Andrew M. Scott
Ludwig Institute for Cancer Research, Austin & Repatriation Medical Centre, Melbourne, Australia

Tumor Stromal and Cell-Surface Targeting with Novel Recombinant Antibodies

Our research program has focused on developing recombinant antibodies to selected antigens and receptors on stromal and cellular compartments of tumors, and exploiting this targeting approach for directed tumor cell killing in-vivo.

We have explored the targeting of the stromal compartment of tumors via the cell surface molecule fibroblast activation protein (FAP), expressed on activated fibroblasts in the stroma of most epithelial cancers. In a human skin/SCID mouse model we have demonstrated the selective targeting of xenograft stroma with a recombinant antibody to human FAP. In collaboration with Boehringer Ingelheim Pharmaceuticals Inc. we have evaluated a CDR-grafted humanized antibody directed against human FAP (BIBH 1) in Phase I trials in patients with FAP-positive cancers. In the first trial BIBH 1 was administered weekly for 12 weeks, at dose levels of 5, 10, 25 or 50 mg/m2, and a total of 26 patients were entered into the trial. One episode of DLT was observed, and MTD was therefore not reached. Gamma camera images of 131I-BIBH 1 demonstrated no normal organ uptake of BIBH 1, with tumor uptake evident within 24-48 hours post infusion. Pharmacokinetic analysis demonstrated a similar mean terminal T½ of 1.6-2.7 days at the 5, 10 and 25 mg/m2 dose levels, and a terminal T½ of 4.9 days at the 50mg/m2 dose level. Further clinical trials are underway to exploit the selective stromal targeting of this antibody, including the delivery of
b-emitting isotopes for tumor stromal and vascular ablation.
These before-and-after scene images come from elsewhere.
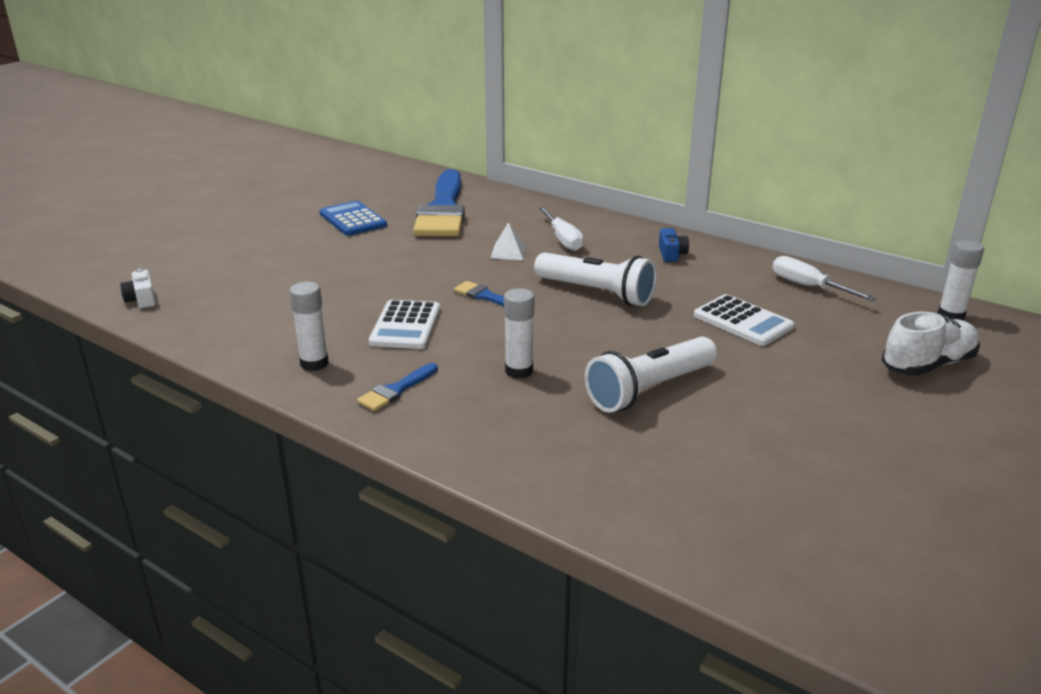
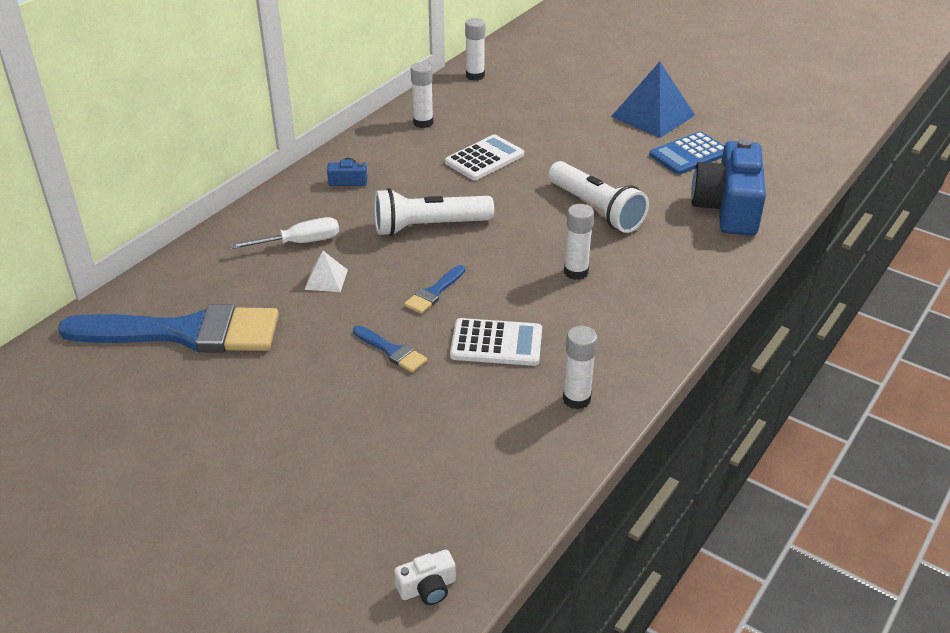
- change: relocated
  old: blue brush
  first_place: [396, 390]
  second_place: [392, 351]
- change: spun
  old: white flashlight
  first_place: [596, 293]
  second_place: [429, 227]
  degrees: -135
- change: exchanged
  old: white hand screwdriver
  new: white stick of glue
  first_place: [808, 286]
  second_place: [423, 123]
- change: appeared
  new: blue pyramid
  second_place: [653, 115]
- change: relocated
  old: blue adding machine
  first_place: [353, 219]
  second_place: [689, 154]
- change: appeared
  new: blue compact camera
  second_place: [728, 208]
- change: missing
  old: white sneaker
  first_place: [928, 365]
In collaboration with Kyowa Hakko Kogyo Co. Ltd. we have developed a chimeric monoclonal antibody KM871, which targets the ganglioside antigen GD3 expressed on melanoma cells. We have completed a Phase I trial in patients with metastatic melanoma, with 17 patients entered into one of five dose levels (1, 5, 10, 20 and 40 mg/m2). Patients received 3 infusions of KM871 at 2-week intervals, with the first infusion of KM871 trace labelled with 111In. There was no DLT observed during the trial, and MTD was therefore not reached. Three patients (at the 1, 5 and 40mg/m2 dose levels) developed pain and/or erythema at tumor sites consistent with an inflammatory response. Importantly, no normal tissue uptake of 111In-KM871 was observed. 111In-KM871 uptake in tumor biopsies ranged from 0.001-0.026 %ID/gm, and tumor : normal tissue ratios up to 15:1. Pharmacokinetic analysis revealed a mean terminal T½ of 7.68 + 2.94 days for 111In-KM871, and there was no serological evidence of HACA in any patient following KM871 infusions. This study is the first to demonstrate the biodistribution and specific targeting of an anti-GD3 antibody to metastatic melanoma in-vivo, and further trials are planned.

The targeting of the Ley antigen and the truncated EGFR receptor, expressed on epithelial tumors, is also being evaluated in our laboratory, and extended to clinical trials. The selective targeting of tumors with recombinant antibodies and evaluation of novel cell killing mechanisms shows great promise for cancer therapy.